Problem: Copy out the text of all the records below word for word, leaving the pictures out.

Rendered chart images:

******************************

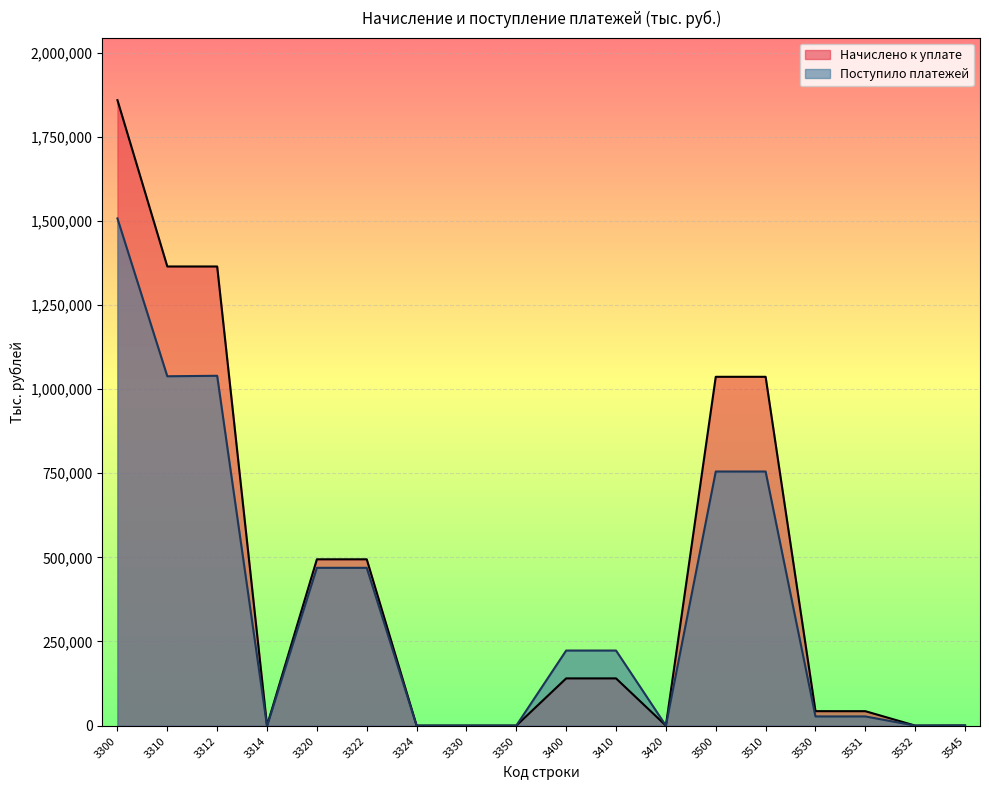

The value of Начислено к уплате at 3420 is 1. True or false?

False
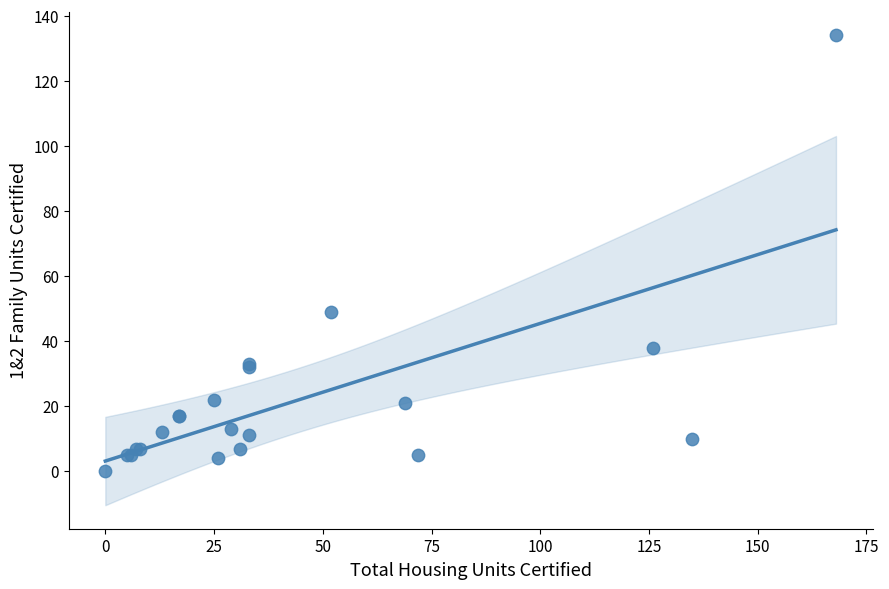

What Y value in the scatter plot is closest to 67?

49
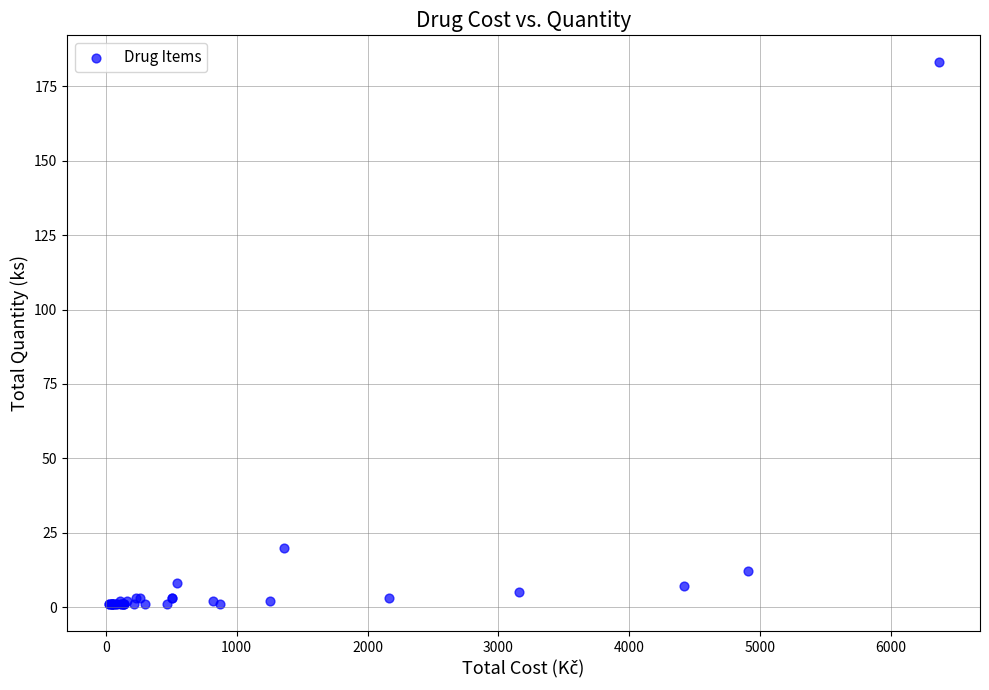

What Y value in the scatter plot is closest to 92?

20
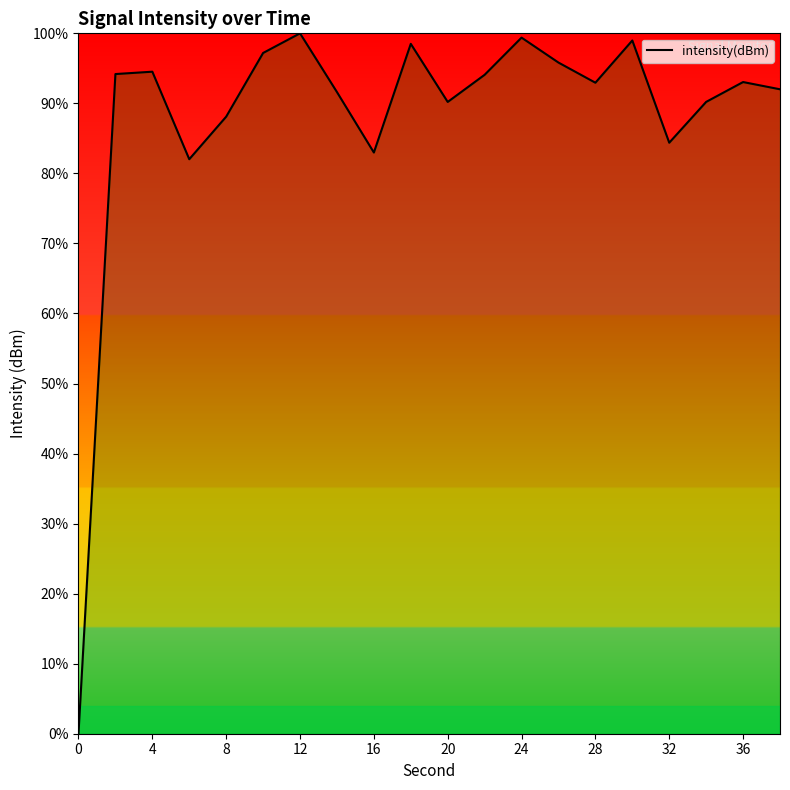

What is the average value?

88.0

******************************

Answer box:
The value of Начислено к уплате at 3420 is 1. True or false?

False

What Y value in the scatter plot is closest to 67?

49

What Y value in the scatter plot is closest to 92?

20

What is the average value?

88.0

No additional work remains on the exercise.